╭─ Material to process

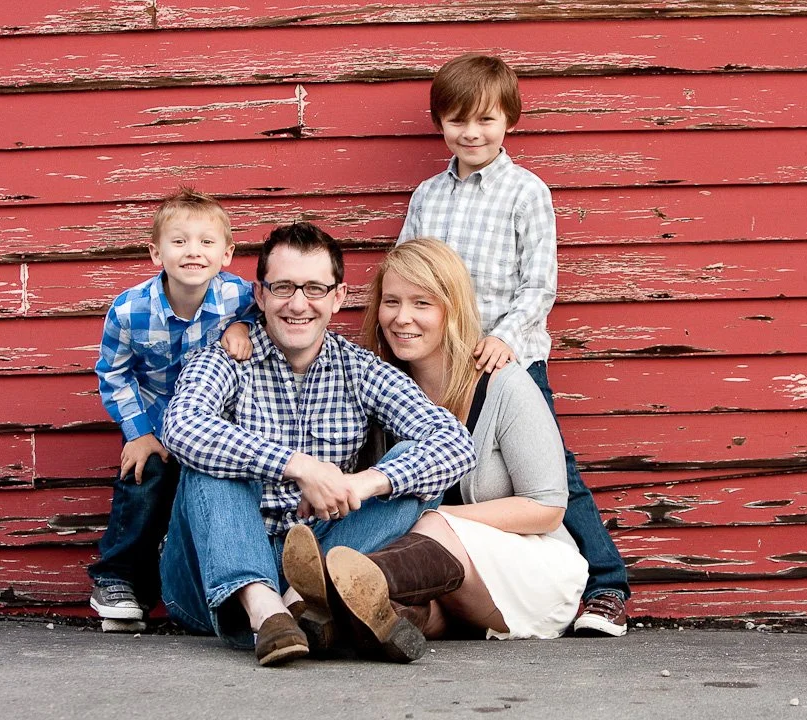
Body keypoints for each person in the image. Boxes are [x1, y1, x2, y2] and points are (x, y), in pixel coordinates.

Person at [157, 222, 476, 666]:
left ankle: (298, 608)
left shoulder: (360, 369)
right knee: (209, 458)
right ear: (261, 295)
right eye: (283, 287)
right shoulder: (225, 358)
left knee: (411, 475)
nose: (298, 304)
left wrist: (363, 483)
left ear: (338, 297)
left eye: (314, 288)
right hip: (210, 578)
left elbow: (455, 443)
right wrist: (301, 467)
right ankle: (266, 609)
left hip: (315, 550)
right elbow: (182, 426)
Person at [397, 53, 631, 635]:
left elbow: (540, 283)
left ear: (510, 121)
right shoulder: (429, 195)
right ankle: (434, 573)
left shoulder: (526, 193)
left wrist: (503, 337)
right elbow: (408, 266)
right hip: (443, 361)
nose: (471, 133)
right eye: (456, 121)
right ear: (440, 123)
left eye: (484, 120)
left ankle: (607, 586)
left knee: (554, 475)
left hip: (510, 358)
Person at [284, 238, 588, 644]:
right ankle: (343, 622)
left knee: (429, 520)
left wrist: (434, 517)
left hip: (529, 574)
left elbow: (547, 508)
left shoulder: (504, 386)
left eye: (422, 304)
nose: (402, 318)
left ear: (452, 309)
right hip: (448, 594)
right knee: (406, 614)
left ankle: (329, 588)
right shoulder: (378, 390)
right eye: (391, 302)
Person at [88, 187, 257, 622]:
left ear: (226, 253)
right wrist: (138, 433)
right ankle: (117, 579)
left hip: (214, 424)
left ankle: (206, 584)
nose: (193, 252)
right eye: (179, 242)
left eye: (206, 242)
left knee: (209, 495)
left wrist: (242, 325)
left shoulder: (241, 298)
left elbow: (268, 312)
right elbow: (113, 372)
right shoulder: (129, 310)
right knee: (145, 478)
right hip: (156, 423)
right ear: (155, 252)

╰─
╭─ Material to process

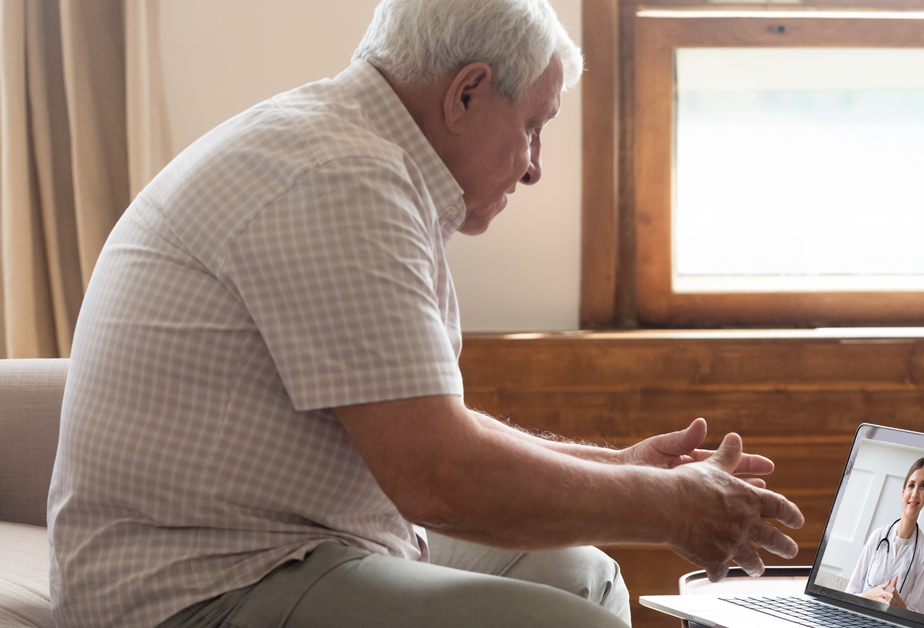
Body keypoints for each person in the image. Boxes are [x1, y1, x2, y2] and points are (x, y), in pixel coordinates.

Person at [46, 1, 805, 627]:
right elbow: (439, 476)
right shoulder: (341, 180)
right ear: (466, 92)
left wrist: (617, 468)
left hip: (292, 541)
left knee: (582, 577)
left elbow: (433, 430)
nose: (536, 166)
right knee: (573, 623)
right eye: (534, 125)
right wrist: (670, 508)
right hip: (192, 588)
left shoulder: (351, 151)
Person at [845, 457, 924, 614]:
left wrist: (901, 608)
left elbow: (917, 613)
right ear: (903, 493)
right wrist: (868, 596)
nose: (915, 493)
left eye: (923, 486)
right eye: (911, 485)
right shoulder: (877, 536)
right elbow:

╰─

» Your objective
Scan the entries above for the line containing "left knee: (554, 475)", and copy it and all lines after it exactly, down to and including the line containing "right ear: (155, 252)".

» Task answer
left knee: (554, 475)
left hip: (510, 358)
Person at [284, 238, 588, 644]:
right ankle: (343, 622)
left knee: (429, 520)
left wrist: (434, 517)
left hip: (529, 574)
left elbow: (547, 508)
left shoulder: (504, 386)
left eye: (422, 304)
nose: (402, 318)
left ear: (452, 309)
right hip: (448, 594)
right knee: (406, 614)
left ankle: (329, 588)
right shoulder: (378, 390)
right eye: (391, 302)
Person at [88, 187, 257, 622]:
left ear: (226, 253)
right wrist: (138, 433)
right ankle: (117, 579)
left hip: (214, 424)
left ankle: (206, 584)
nose: (193, 252)
right eye: (179, 242)
left eye: (206, 242)
left knee: (209, 495)
left wrist: (242, 325)
left shoulder: (241, 298)
left elbow: (268, 312)
right elbow: (113, 372)
right shoulder: (129, 310)
right knee: (145, 478)
right hip: (156, 423)
right ear: (155, 252)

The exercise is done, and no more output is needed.